What do you mean with simple text analysis? Part of speech? You can try stanford NLP. Here is a demo: https://corenlp.run/

borkdude15:03:24

@simongray has made a little wrapper lib for this

simongray15:03:28

yup, it’s available at https://github.com/simongray/datalinguist, but currently requires you to use deps.edn since I have not packaged it as a JAR yet.
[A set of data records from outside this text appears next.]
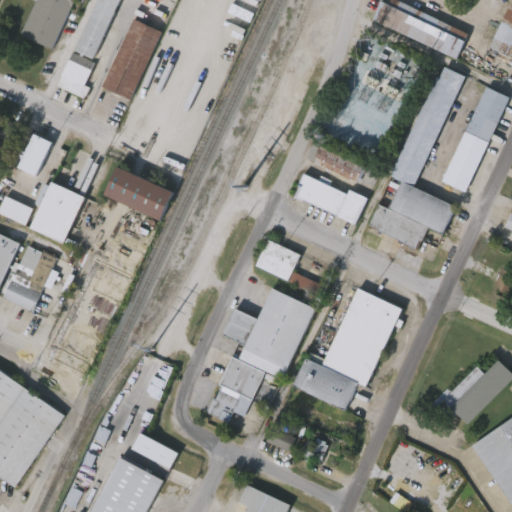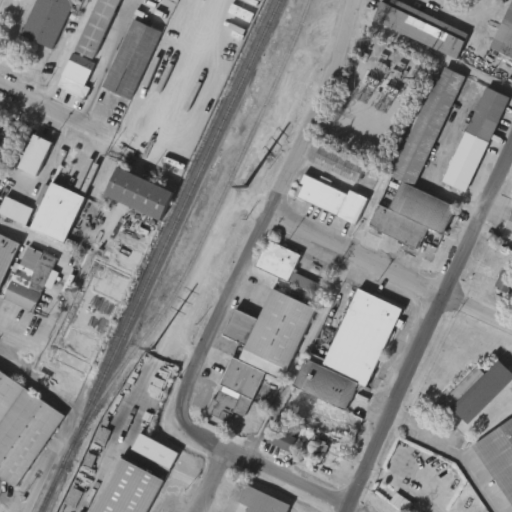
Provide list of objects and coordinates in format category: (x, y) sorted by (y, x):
road: (131, 2)
building: (264, 2)
building: (47, 21)
road: (473, 22)
building: (98, 27)
building: (505, 35)
building: (44, 42)
building: (96, 52)
building: (133, 59)
building: (417, 61)
building: (503, 65)
building: (77, 75)
road: (169, 87)
building: (127, 93)
road: (53, 108)
building: (72, 110)
building: (9, 131)
building: (477, 139)
building: (36, 155)
building: (340, 162)
building: (421, 170)
building: (1, 172)
building: (471, 173)
power tower: (247, 188)
building: (31, 189)
building: (143, 191)
building: (331, 198)
building: (333, 199)
building: (415, 205)
building: (16, 210)
building: (58, 213)
building: (508, 220)
building: (135, 227)
road: (512, 227)
building: (325, 232)
road: (259, 236)
building: (54, 246)
railway: (158, 255)
building: (9, 256)
building: (507, 257)
building: (9, 260)
building: (284, 265)
road: (390, 269)
building: (33, 277)
building: (505, 280)
building: (26, 292)
building: (279, 300)
building: (41, 306)
building: (502, 316)
building: (18, 329)
road: (428, 331)
building: (271, 333)
road: (23, 344)
building: (352, 352)
road: (301, 355)
building: (267, 367)
building: (347, 385)
building: (236, 391)
building: (475, 393)
building: (454, 423)
building: (231, 424)
building: (478, 426)
building: (23, 429)
building: (283, 434)
building: (316, 450)
building: (161, 451)
road: (455, 452)
road: (129, 453)
building: (499, 457)
building: (21, 461)
building: (102, 463)
building: (277, 473)
road: (288, 478)
road: (210, 481)
building: (151, 484)
building: (495, 484)
building: (308, 485)
building: (128, 488)
building: (263, 500)
building: (124, 504)
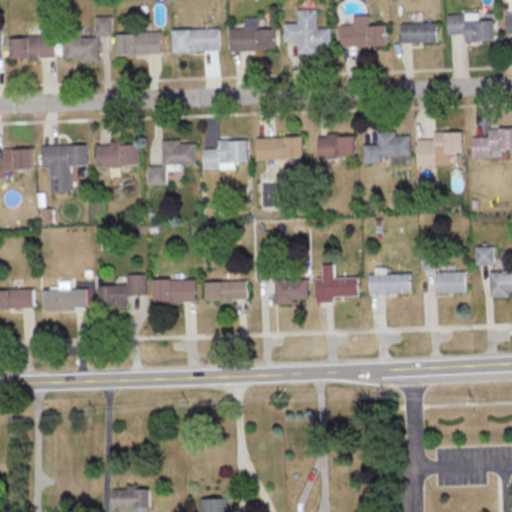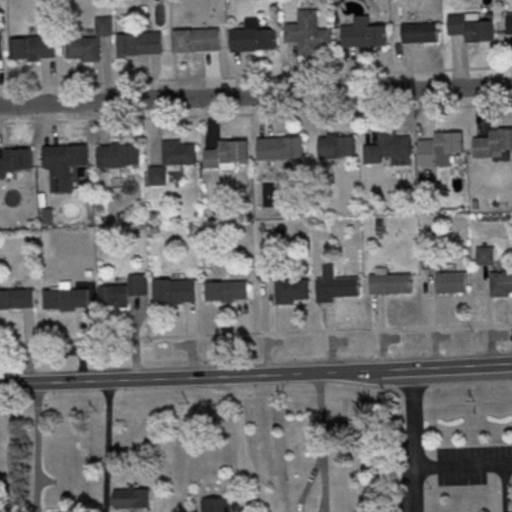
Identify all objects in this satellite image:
building: (509, 22)
building: (104, 24)
building: (471, 26)
building: (308, 31)
building: (420, 31)
building: (363, 32)
building: (253, 36)
building: (197, 38)
building: (1, 42)
building: (140, 42)
building: (33, 46)
building: (84, 47)
road: (255, 94)
building: (491, 141)
building: (336, 145)
building: (387, 145)
building: (280, 146)
building: (439, 147)
building: (119, 153)
building: (226, 153)
building: (16, 159)
building: (172, 159)
building: (64, 163)
building: (484, 254)
building: (429, 259)
building: (265, 268)
building: (451, 280)
building: (390, 282)
building: (500, 282)
building: (335, 284)
building: (174, 289)
building: (227, 289)
building: (291, 289)
building: (122, 290)
building: (65, 296)
building: (17, 297)
road: (256, 374)
road: (107, 446)
road: (35, 447)
road: (415, 466)
road: (244, 473)
road: (325, 478)
road: (416, 490)
building: (131, 497)
building: (213, 504)
building: (64, 511)
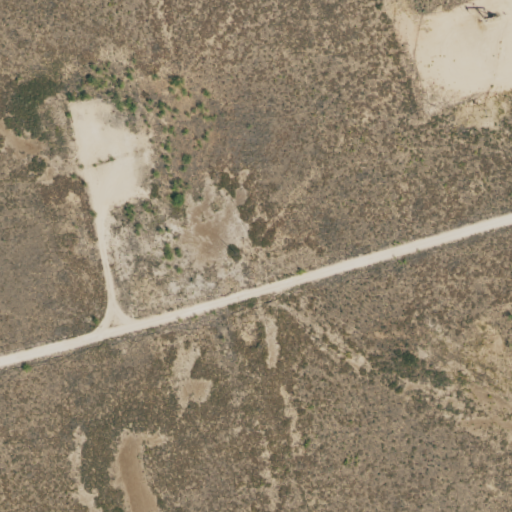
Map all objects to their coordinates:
road: (256, 289)
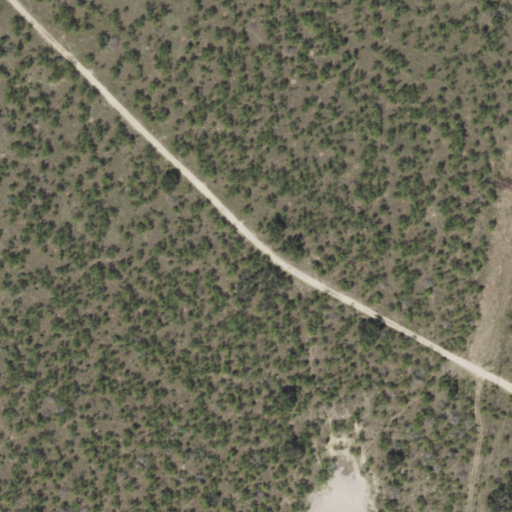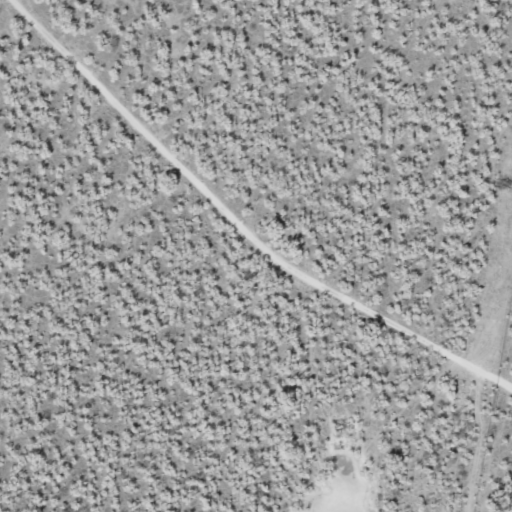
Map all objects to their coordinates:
road: (227, 247)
Nevertheless, it’s probably still the most full-featured CoreNLP experience you will get in Clojure right now.

Ben Sless15:03:47

I was looking for that!

Ben Sless15:03:48

Google and github did not cooperate with me

Ben Sless15:03:53

oh wow the models are heavy Does not seem suitable for a small script?

simongray15:03:56

Yeah, they're usually a couple hundred MBs apiece AFAIK. I think most language models produced through machine learning tend to be quite heavy and the memory requirements are usually pretty substantial too for most of the interesting things you wanna do.

simongray15:03:42

Another option is to use CoreNLP directly through interop, but I don’t recommend that… there’s a reason I’m trying to wrap it.

orestis18:03:31

How do you use NLP? Like, as a better full-text search or doing more interesting stuff like trying to extract information from texts?

orestis18:03:51

Ouch, Standford and CoreNLP are GPL -- probably no go for us then 😞

simongray18:03:22

Yup - it sucks

lread18:03:04

I used the https://github.com/facebookarchive/duckling_old on a personal project a couple of years ago when I was starting my Clojure journey. I enjoyed the experience. The https://github.com/facebook/duckling.

Ben Sless20:03:19

I just wanted a simple way to lint commit messages

lread21:03:59

Ah @ben.sless, maybe just roll your own then? Depending on how sophisticated your linting is… that maybe be easier than figuring out some NLP thingy.